A flurry of work, inspired by the death of his daughter Sophie, resulted in the 1920 Beyond the Pleasure Principle and the 1923 The Ego and the Id. The latter work contained a final formulation of his structural theory of the mind.
Even while he became a household word, while his ideas were absorbed by an eager populace, Freud was undergoing painful surgery for cancer in late 1923. Though he did not die, the rest of his life was marked by pain and discomfort.
The remainder of his life, he published ever more controversial works, including a series of papers on female sexuality, the 1927 The Future of an Illusion, which debunked religion on scientific grounds, and the 1930 Civilization and its Discontents, a picture of modern civilization at the brink of catastrophe.
He remained in Vienna despite the rumblings of this catastrophe, as Hitler rose to power and Anti-Semitism swept Europe. Only the 1938 invasion of Vienna could inspire him to emigrate, and within three months he was on his way to Paris, then to London. There, he continued to write, until on September 23, 1939, he finally demanded of his physician a lethal dose of morphine.

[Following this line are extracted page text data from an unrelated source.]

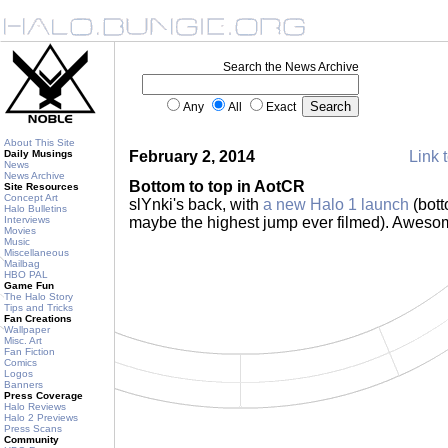
Search the News Archive
Any
All
Exact
About This Site
Daily Musings
February 2, 2014
Link t
News
News Archive
Bottom to top in AotCR
Site Resources
Concept Art
slYnki's back, with
a new Halo 1 launch
(bott
Halo Bulletins
Interviews
maybe the highest jump ever filmed). Awes
Movies
Music
Miscellaneous
Mailbag
HBO PAL
Game Fun
The Halo Story
Tips and Tricks
Fan Creations
Wallpaper
Misc. Art
Fan Fiction
Comics
Logos
Banners
Press Coverage
Halo Reviews
Halo 2 Previews
Press Scans
Community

He died bravely, nobly; eventually his works succumbed similarly. Today Freud falls under criticism from most sides, as his highly speculative psychological theories fail to find support one by one. Of course, he still retains a following: believers in Freud still speckle the intellectual landscape. Yet his impact on a society which was learning a new way of thinking in a modern world is inestimable. Freud's years of work put a new way of thinking into the head of society, and challenged the assumptions and suppositions of a changing world. His legacy lives on in the everyday vocabulary and thoughts of millions, despite the drubbing his works have taken.